Lots of useful code is rejected due to "not-sure-it-halts". That's the premise.
Well it is useful in practice, there are some pretty useful products based on eBPF on Linux, most notably Cilium (and, shameless plug for the one I’m working on: Parca, an eBPF-based CPU profiler).
Bad wording on my part, and I still don't know how to word it better. I'm sure this thing is useful, I don't think everyone who contributed code was just clueless.

However, the claim "in the future, computers will not crash due to bad software updates, even those updates that involve kernel code" must be false. There is no way it is true. Whatever Cilium is, I cannot believe it generally prevents kernel crashes.

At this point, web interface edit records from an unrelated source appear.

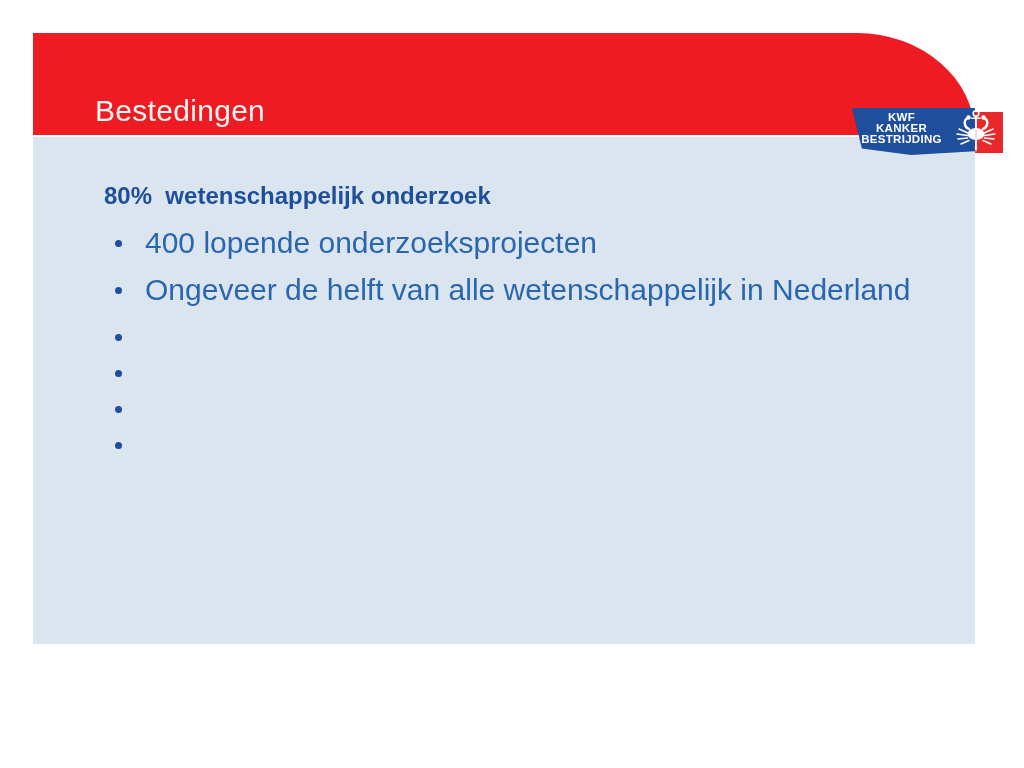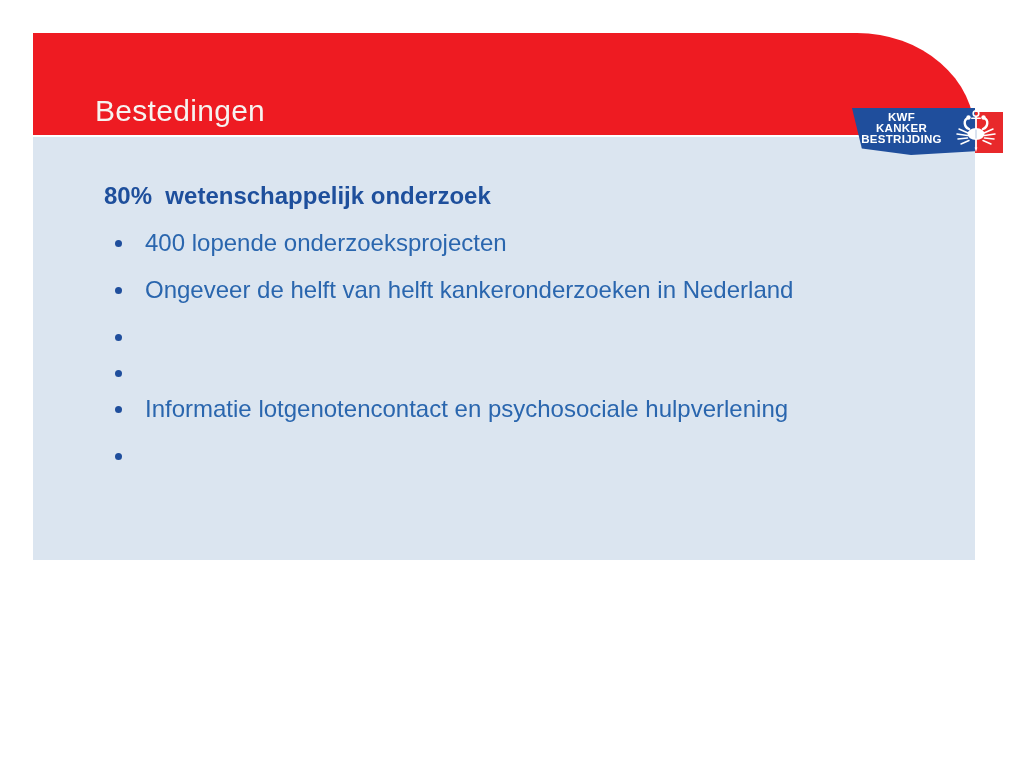--- a/index.html
+++ b/index.html
@@ -1,18 +1,18 @@
 <!DOCTYPE html>
 <html><head>
 <meta charset="utf-8">
 <title>Bestedingen</title>
 <style>
   html,body{margin:0;padding:0;background:#ffffff;}
   .stage{
-    position:relative;width:1024px;height:560px;overflow:hidden;
+    position:relative;width:1024px;height:644px;overflow:hidden;
     background:#ffffff;
     font-family:"Liberation Sans","DejaVu Sans",sans-serif;
   }
   
   .header{
     position:absolute;left:33px;top:33px;width:942px;height:102px;
     background:#ee1b22;
     border-top-right-radius:118px 102px;
   }
   .page-title{
@@ -59,21 +59,21 @@
   .bullet-row{
     display:flex;align-items:flex-start;
     margin-top:17px;padding-left:82px;
   }
   .bullet-dot{
     flex:0 0 auto;width:7px;height:7px;border-radius:50%;
     background:#1f4e9c;margin-top:12px;
   }
   .bullet-text{
     margin-left:23px;
-    font-size:24px;line-height:30px;color:#2a66ae;white-space:pre-wrap;
+    font-size:30px;line-height:30px;color:#2a66ae;white-space:pre-wrap;
   }
 </style>
 </head>
 <body>
 
 <div class="stage">
 
   <div class="header">
     <div class="page-title">Bestedingen</div>
   </div>
@@ -123,34 +123,33 @@
   <div class="content">
 
     <div class="sec1">
       <div class="section-heading">80%  wetenschappelijk onderzoek</div>
       <div class="bullet-row">
         <span class="bullet-dot"></span>
         <span class="bullet-text">400 lopende onderzoeksprojecten</span>
       </div>
       <div class="bullet-row">
         <span class="bullet-dot"></span>
-        <span class="bullet-text">Ongeveer de helft van helft kankeronderzoeken in Nederland</span>
+        <span class="bullet-text">Ongeveer de helft van alle wetenschappelijk in Nederland</span>
       </div>
     </div>
 
     <div class="sec2">
       <div class="bullet-row">
         <span class="bullet-dot"></span>
       </div>
       <div class="bullet-row">
         <span class="bullet-dot"></span>
       </div>
       <div class="bullet-row">
         <span class="bullet-dot"></span>
-        <span class="bullet-text">Informatie lotgenotencontact en psychosociale hulpverlening</span>
       </div>
       <div class="bullet-row">
         <span class="bullet-dot"></span>
       </div>
     </div>
 
   </div>
 </div>
 
 </body></html>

Correct, you will never be able to write any possible arbitrary code and have it run in eBPF. It necessarily constrains the class of programs you can write. But the constrained set is still quite useful and probably includes the crowdstrike agent.

Also, although this isn't the case now, it's possible to imagine that the verifier could be relaxed to allow a Turing-complete subset of C that supports infinite loops while still rejecting sources of UB/crashes like dereferencing an invalid pointer. I suspect from reading this post that that is the future Mr. Gregg has in mind.

> Whatever Cilium is, I cannot believe it generally prevents kernel crashes.

It doesn't magically prevent all kernel crashes from unrelated code. But what we can say is that Cilium itself can't crash the kernel unless there are bugs in the eBPF verifier.

If the verifier allowed a Turing-complete language, it would solve the halting probem, which is impossible.
The claim isn't that eBPF generally prevents kernel crashes. It's that it prevents crashes in the subset of programs it's designed for, in particular for instrumentation, which Crowdstrike is (in this author's conception) an instance of.
I have quoted the claim verbatim from the article. It is obviously the claim of the article.
eBPF is not Turing-complete, I suppose.
It is not, programs that are accepted are proved to terminate. Large and more complex programs are accepted by BPF as of now, which might give the impression that it's now Turing complete, when it is definitely not the case.
In this talk we demo Conway's Game of Life implemented in eBPF: https://www.youtube.com/watch?v=tClsqnZMN6I
I should clarify that individual eBPF programs have to terminate, but more complex problems can be solved with multiple eBPF programs, and can be "scheduled" indefinitely using BPF timers
If you’re wrong about the loop, you’ll still hit BPF_MAXINSNS, so it’s fine to use heuristics that could produce a false negative right?
Unterminated loops might be a better phrasing.